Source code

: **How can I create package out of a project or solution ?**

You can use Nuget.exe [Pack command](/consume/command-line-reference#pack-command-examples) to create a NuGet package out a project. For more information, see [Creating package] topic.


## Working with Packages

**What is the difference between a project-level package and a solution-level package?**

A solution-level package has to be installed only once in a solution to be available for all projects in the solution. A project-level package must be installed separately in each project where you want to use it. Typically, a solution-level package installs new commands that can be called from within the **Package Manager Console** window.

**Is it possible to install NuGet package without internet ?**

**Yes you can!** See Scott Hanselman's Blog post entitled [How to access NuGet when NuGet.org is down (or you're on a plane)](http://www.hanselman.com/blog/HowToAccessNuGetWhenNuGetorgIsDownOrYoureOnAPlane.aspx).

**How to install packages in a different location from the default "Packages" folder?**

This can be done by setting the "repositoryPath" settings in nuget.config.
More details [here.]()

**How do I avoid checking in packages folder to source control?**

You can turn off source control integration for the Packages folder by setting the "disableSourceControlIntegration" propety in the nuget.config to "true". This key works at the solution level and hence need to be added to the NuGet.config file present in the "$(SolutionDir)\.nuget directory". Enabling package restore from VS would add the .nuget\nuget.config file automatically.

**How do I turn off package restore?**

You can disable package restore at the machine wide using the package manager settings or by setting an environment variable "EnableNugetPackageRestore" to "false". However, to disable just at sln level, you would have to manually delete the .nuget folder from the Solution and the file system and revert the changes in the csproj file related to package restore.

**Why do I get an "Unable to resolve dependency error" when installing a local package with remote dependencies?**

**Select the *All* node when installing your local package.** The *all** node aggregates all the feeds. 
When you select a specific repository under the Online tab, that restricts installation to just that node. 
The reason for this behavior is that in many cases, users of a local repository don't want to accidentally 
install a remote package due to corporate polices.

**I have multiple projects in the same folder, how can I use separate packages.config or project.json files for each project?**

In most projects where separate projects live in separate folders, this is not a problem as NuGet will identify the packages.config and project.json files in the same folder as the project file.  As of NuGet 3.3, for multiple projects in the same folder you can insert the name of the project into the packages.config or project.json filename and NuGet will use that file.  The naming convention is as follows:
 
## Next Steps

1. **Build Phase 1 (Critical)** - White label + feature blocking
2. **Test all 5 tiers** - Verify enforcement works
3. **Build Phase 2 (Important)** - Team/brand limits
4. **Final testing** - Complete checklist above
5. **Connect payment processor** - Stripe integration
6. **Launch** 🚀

——

Your reply must repeat the records above exactly and in full.

## Task response
Source code

: **How can I create package out of a project or solution ?**

You can use Nuget.exe [Pack command](/consume/command-line-reference#pack-command-examples) to create a NuGet package out a project. For more information, see [Creating package] topic.


## Working with Packages

**What is the difference between a project-level package and a solution-level package?**

A solution-level package has to be installed only once in a solution to be available for all projects in the solution. A project-level package must be installed separately in each project where you want to use it. Typically, a solution-level package installs new commands that can be called from within the **Package Manager Console** window.

**Is it possible to install NuGet package without internet ?**

**Yes you can!** See Scott Hanselman's Blog post entitled [How to access NuGet when NuGet.org is down (or you're on a plane)](http://www.hanselman.com/blog/HowToAccessNuGetWhenNuGetorgIsDownOrYoureOnAPlane.aspx).

**How to install packages in a different location from the default "Packages" folder?**

This can be done by setting the "repositoryPath" settings in nuget.config.
More details [here.]()

**How do I avoid checking in packages folder to source control?**

You can turn off source control integration for the Packages folder by setting the "disableSourceControlIntegration" propety in the nuget.config to "true". This key works at the solution level and hence need to be added to the NuGet.config file present in the "$(SolutionDir)\.nuget directory". Enabling package restore from VS would add the .nuget\nuget.config file automatically.

**How do I turn off package restore?**

You can disable package restore at the machine wide using the package manager settings or by setting an environment variable "EnableNugetPackageRestore" to "false". However, to disable just at sln level, you would have to manually delete the .nuget folder from the Solution and the file system and revert the changes in the csproj file related to package restore.

**Why do I get an "Unable to resolve dependency error" when installing a local package with remote dependencies?**

**Select the *All* node when installing your local package.** The *all** node aggregates all the feeds. 
When you select a specific repository under the Online tab, that restricts installation to just that node. 
The reason for this behavior is that in many cases, users of a local repository don't want to accidentally 
install a remote package due to corporate polices.

**I have multiple projects in the same folder, how can I use separate packages.config or project.json files for each project?**

In most projects where separate projects live in separate folders, this is not a problem as NuGet will identify the packages.config and project.json files in the same folder as the project file.  As of NuGet 3.3, for multiple projects in the same folder you can insert the name of the project into the packages.config or project.json filename and NuGet will use that file.  The naming convention is as follows:
 
## Next Steps

1. **Build Phase 1 (Critical)** - White label + feature blocking
2. **Test all 5 tiers** - Verify enforcement works
3. **Build Phase 2 (Important)** - Team/brand limits
4. **Final testing** - Complete checklist above
5. **Connect payment processor** - Stripe integration
6. **Launch** 🚀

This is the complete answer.